Overview of the Attack:
- Approximate the hit ratio
- construct the poison model
- select filler items
Key insight
The adversarial attack on recommend systems will learn from the classic adv attack while adding some specific features. How to move the adv attack to other security applications will be attractive for the reviewers probably.
Experiments
- Datasets: MovieLens-100k, MovieLens-1M, Last.fm
- Target RS: NeuMF
- Baseline methods: Random attack, bandwagon attack, MF attack.
Oakland 2021
1. Detecting AI Trojans Using Meta Neural Analysis
Author: Xiaojun Xu etc. (UIUC)
Conference: S&P2020
Main Idea
Aiming to design a state-of-the-art trojan models detecting method, the paper trains a meta-classifier whose data are models’ features generated by jumbo learning and query tuning.
Highlight
- Promoting jumbo learning and query tuning.

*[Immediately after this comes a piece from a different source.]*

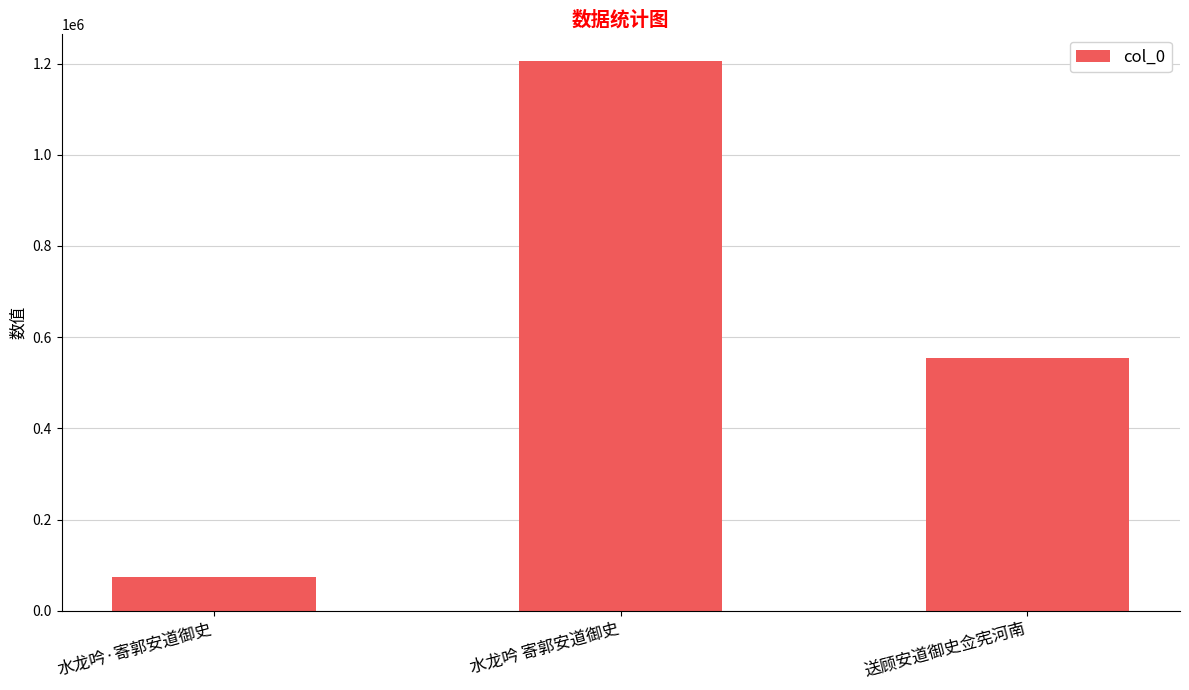

How many values are between 73080 and 1205101?

3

- Outperforming other methods on image datasets, speech datasets.
- Defensing the adaptive attack. (Make some modification on the original defense).
Key insight
To find the best data to train the meta-classifier for trojan models detection, the paper creates jumbo learning.
Jumbo Learning: They copy the target model structure as shadow models and use different parameters, the clean data-set as well as the trojaned data-set to train them. They also set a function to adjust triggers’ transparency, size and other settings of the trojan data-set to improve the trojaned models’ generality.
Query-Tuning: When training the meta-classifier, they use the query-tuning technique to find the best representative features of the whole models’ data-set for the meta-classifier. The optimization goal is:
\[\arg\max_{\theta, X}\sum^m_{i=1}\mathcal{L}(meta(R(X);\theta), b_i)\]where \(X=\{x_1, \cdots, x_k\}\) means the query and \(R(X)\) is the representative features of input \(X\), \(b_i\) is the corresponding label. \(meta\) represents the meta-classifier.
Experiments
Compared to Neural Cleanse, DeepInspect, Activation Clustering, Spectral, STRIP, SentiNet, Meta Neural Trojan Detection performs best. They also design adaptive attack and countermeasure to prove the robustness of the method.